Earlier this year, a YouGov survey of more than 1000 home students at UK universities showed that 15% of students engaged in ‘potentially cheating behaviour’ with AI (i.e., creating with AI and submitting part or all of a graded essay, with or without editing) (https://yougov.co.uk/society/articles/52855-how-are-uk-students-really-using-ai). When one adds other forms of cheating, the true scale is likely to be greater.
Cheating may be an unsavoury, even embarrassing, topic for universities but, for those of us who care about fairness and the value of a degree, it should not be dismissed as a fringe issue but confronted head on.

Fred
7 months ago

Very interesting article, thank you…and we haven’t touched the issues highlighted in the recent FT article “The shadow economy behind the international student boom” … shame it’s hidden behind the subscription wall.
https://www.ft.com/content/3f496166-4292-46af-b690-114a4d2b3fd0

The shadow economy behind the international student boom
A lucrative revenue stream for universities has led to an industry of unregulated agents now under scrutiny for making lofty promises

Anon
7 months ago

Thank you for this article.

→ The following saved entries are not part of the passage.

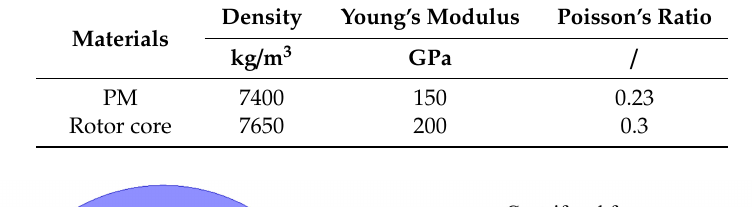
Table 2. Material properties of the permanent magnet (PM) and rotor core.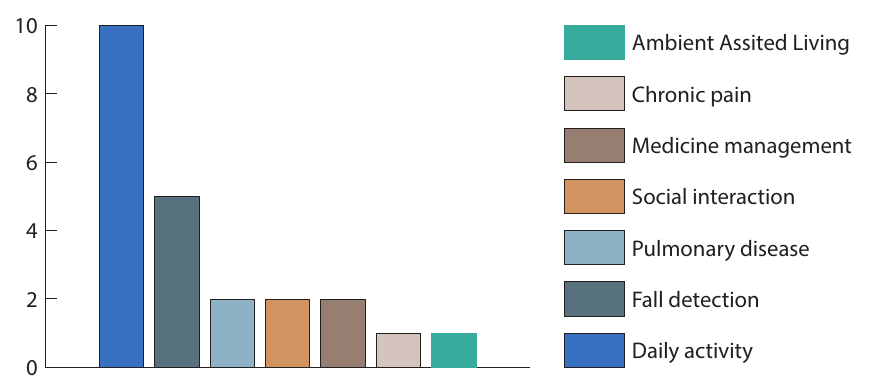
Figure 3. Number of publications for each of the targeted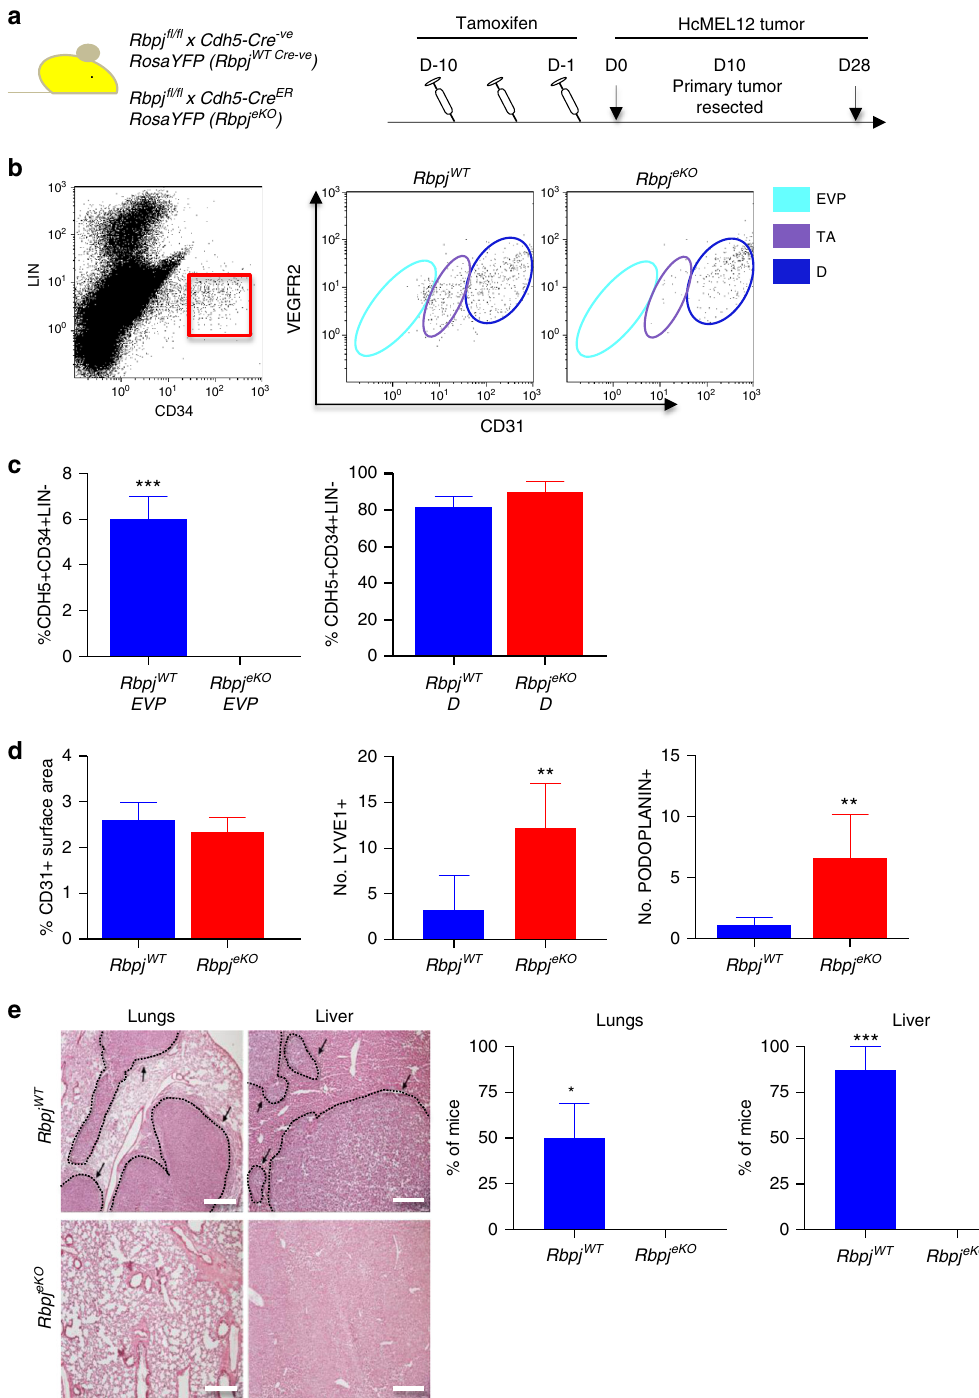
Fig. 7 Vascular-speci fi c knock-out of Rbpj results in EVP depletion and reduced metastasis. a Schematic diagram of the Rbpj fl / fl /Cdh5-Cre ER RosaYFP ( Rbpj eKO ) and Rbpj fl / fl RosaYFP ( Rbpj WT-Cre Negative ) lineage tracing model employed, with mice receiving tamoxifen (Tam) for 10 consecutive days prior to tumor inoculation with metastatic HcMEL12 melanoma cells injected at day 0 (D0). Tumors were harvested at D28 ( n = 5). b , c Flow cytometry plots demonstrate that EVP cells are entirely absent from Rbpj eKO mice compared to Rbpj WT (*** p < 0.001 vs Rbpj eKO ; Mann – Whitney T -Test). No change was observed in the percentage of D cells present from either group. d No difference was observed in CD31 + vessel surface area between the groups. Signi fi cantly more Lyve1 + and Podoplanin + vessels were observed in the Rbpj eKO mice compared to Rbpj WT (** p < 0.01 vs Rbpj WT ; Mann – Whitney T -Test). e Histological analysis of lungs and liver showed vast metastatic nodules in the Rbpj WT compared to no visible nodules in the Rbpj eKO mice (* p < 0.05; *** p < 0.001 vs Rbpj eKO , Mann – Whitney T -Test). Results presented as mean ± SEM. Scale bar represents 150 μ m. EVP endovascular progenitor, TA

I to have been on the receiving end of parents and grandparents dying, threats of suicide if the assessment offence is ‘confirmed’ and the assessment given a mark of 0, made up crime reference numbers (the criminal lawyer in me spotted that immediately). For those that are enrolled on a law degree (as is my experience) and many having ambitions of practice, those who blatantly try to deceive in this manner leave serious questions in regards to their integrity.